Hello everyone, if I have a word repeated in a document and I need to extract the information that goes with it. How can I identify each one and gather all the information?

21367_140455 (1).pdf (13.7 KB)

example:
In this pdf the word “Lapesa” comes out several times and I need that when you finish reading the pdf, write the information in a file like this

.

Regards.


#2

So you want each line that mentions the word Lapesa (or this can be any string)?
To solve this problem, I would first read the pdf, and then split the output string on a newline character, and then for each line, check to see if that entry in the array. If the entry in the array contains Lapesa (or whatever identifier you want) you can then append it to a text file.
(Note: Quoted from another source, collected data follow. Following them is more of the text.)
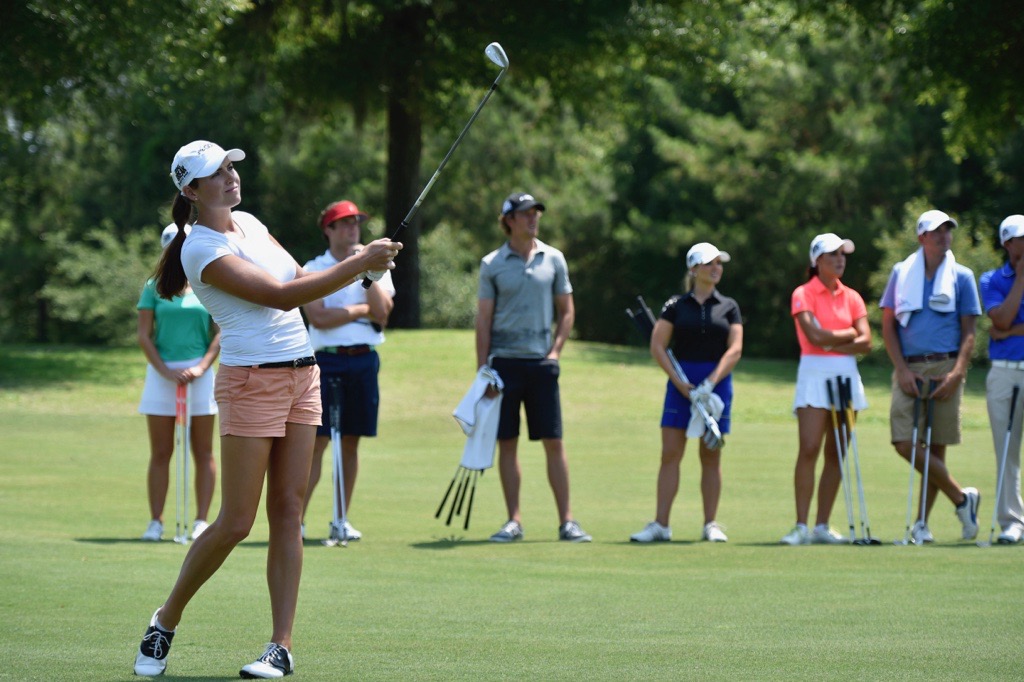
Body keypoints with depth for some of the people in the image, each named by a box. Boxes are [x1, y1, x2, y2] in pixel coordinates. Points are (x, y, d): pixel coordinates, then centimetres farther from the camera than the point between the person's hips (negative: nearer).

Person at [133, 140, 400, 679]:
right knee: (235, 524, -6)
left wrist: (362, 265, -1)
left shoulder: (248, 222, 12)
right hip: (252, 384, -7)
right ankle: (165, 623, 12)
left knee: (288, 512, 1)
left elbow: (298, 279, 17)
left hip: (302, 376, 7)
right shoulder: (201, 250, -14)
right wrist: (359, 264, -21)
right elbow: (282, 295, -20)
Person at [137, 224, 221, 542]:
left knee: (203, 453, 1)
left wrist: (201, 367, -11)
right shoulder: (154, 287, 5)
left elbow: (220, 334, 2)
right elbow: (144, 336, 2)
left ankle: (201, 521, 4)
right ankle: (156, 522, 3)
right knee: (160, 453, 1)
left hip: (199, 374, 0)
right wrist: (165, 371, -9)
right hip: (161, 373, 0)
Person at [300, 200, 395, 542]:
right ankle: (296, 519, -9)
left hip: (364, 360, 4)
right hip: (327, 359, -4)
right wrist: (362, 310, -6)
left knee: (351, 442, 7)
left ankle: (341, 520, 13)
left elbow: (382, 310, -4)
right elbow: (319, 318, -12)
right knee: (317, 440, -9)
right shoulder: (313, 269, 2)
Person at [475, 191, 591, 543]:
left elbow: (567, 311, 12)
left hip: (541, 362, 1)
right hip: (504, 361, -1)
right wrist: (482, 369, -2)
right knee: (507, 443, 1)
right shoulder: (492, 264, 3)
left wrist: (555, 350, -1)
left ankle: (566, 520, 1)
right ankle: (514, 521, 6)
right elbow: (483, 319, 4)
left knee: (554, 442, -1)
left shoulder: (553, 259, 7)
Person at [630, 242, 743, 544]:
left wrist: (710, 382, -14)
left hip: (717, 383, 1)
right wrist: (679, 382, -9)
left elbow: (735, 349, -2)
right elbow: (657, 346, 0)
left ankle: (711, 525, 8)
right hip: (680, 384, 0)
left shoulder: (728, 307, 6)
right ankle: (660, 524, -5)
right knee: (670, 454, -5)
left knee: (711, 456, 3)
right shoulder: (676, 306, 5)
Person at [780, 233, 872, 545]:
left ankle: (822, 526, 6)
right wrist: (849, 334, -1)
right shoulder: (803, 294, -1)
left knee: (836, 455, 3)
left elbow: (865, 341, 2)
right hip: (815, 374, -5)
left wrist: (832, 343, -11)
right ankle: (801, 526, -14)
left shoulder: (851, 297, 12)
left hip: (846, 375, 5)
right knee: (809, 450, -13)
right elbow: (815, 335, -14)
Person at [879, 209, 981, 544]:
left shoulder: (962, 276, 7)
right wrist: (902, 370, -4)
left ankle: (922, 522, 8)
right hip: (908, 369, 1)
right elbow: (888, 325, 9)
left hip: (945, 369, -1)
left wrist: (957, 373, -11)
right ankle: (961, 498, 2)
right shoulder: (901, 273, 10)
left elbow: (968, 331, 4)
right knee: (904, 443, -11)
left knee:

Hope that helps!


#3

You can do a For each line In txt.Split(System.Environment.Newline(0))
Then, Write Text File and Append Text, or you can concatenate the lines to a string and write it at the end.
That’s basically what jacob suggested which works.

If there are thousands of lines I would suggest LINQ expressions.
For example,

filteredArray = txt.Split(System.Environment.Newline(0)).Where(Function(line) line.Trim.ToUpper.StartsWith("LAPESA") ).ToArray

That would give you an array to process in a “for each” if needed. You can also surround this array with a .Join to to write it to a file.

Write Text File => String.Join(System.Environment.Newline, filteredArray)

Regards.